Machine learning Algorithms in DEEPCRAFT™ Studio

This section introduces the two main types of supervised machine learning algorithms supported in Studio: Regression and Classification.

Regression Algorithms

Regression algorithms are designed to understand the correlations between dependent and independent variables. The dependent variables are those we aim to predict, while the independent variables are those we use for prediction. These algorithms are used to predict continuous numerical outputs. You can evaluate the regression models using metrics like Mean Squared Error (MSE), R2-Score, and Mean Absolute Percentage Error (MAPE), along with graphical plots such as Quantile - Quantile and Histogram of residuals. Studio supports linear regression analysis. Power Generation Prediction is one of the regression starter project supported in Studio.



Classification Algorithms

Classification algorithms are used to predict categorical or discrete values. Classification involves predicting a label or category. These algorithms classify the dataset into one or more labels. A binary classifier deals with two classes or categories, while a multi-class classification algorithm handles more than two classes. You can evaluate the classification models using metrics, like confusion matrix, recall, F1-Score, accuracy. Human activity recognition, keyword spotter, baby cry detection, siren detection are some of the classification starter projects supported in Studio. To know more about the different classification starter projects supported in studio, refer to Starter Projects.
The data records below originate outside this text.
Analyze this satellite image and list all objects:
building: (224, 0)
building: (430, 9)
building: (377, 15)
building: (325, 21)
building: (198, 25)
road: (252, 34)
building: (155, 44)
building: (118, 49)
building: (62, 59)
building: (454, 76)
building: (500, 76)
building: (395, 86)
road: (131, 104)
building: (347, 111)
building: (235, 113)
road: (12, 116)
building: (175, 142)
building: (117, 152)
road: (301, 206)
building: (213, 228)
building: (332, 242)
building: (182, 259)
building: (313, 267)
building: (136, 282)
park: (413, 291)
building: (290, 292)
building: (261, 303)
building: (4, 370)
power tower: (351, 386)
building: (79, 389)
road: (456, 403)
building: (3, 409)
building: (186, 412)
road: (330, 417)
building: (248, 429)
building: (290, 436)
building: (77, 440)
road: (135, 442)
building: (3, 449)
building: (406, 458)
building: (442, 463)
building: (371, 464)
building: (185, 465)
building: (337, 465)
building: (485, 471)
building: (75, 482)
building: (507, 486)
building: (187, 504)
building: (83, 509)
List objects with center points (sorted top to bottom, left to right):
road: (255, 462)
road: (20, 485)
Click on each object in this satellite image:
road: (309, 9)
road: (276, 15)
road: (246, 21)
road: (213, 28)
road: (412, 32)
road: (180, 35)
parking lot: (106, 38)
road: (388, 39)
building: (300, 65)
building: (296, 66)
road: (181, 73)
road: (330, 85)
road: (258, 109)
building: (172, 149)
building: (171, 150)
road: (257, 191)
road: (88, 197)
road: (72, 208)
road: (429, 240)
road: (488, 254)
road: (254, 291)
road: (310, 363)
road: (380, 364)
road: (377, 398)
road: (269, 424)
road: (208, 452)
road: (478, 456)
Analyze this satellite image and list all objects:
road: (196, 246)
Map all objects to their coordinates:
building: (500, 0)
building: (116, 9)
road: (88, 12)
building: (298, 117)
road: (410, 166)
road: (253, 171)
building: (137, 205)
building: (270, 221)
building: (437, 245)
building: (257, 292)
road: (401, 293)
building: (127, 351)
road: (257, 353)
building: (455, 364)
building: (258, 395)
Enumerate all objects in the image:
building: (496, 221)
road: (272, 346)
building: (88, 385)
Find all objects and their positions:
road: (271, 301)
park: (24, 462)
Determining Project Type: Classification or Regression

In a classification project, there are two types of files, .data and .label. The .data file contains the actual data, while the .label file contains the labels that annotate the data in the .data file.

In a regression project, we use a .data file that contains the actual data, and instead of a .label file, the .data file itself is used to label the data. Additionally, regression projects do not require separate labeling, which saves time and makes the project more efficient.

So, when you import data into the project, studio will determine the project type based on the active label track of the sessions:

  • If all sessions have the active label track set to .data, Studio will classify the project as regression.
  • If all sessions have the active label track set to .label, Studio will classify the project as classification
ℹ️

In a project, all sessions must use either .data file or .label file as an active label track. It is not permissible to have some sessions with .data file and others with .label file as the active label track.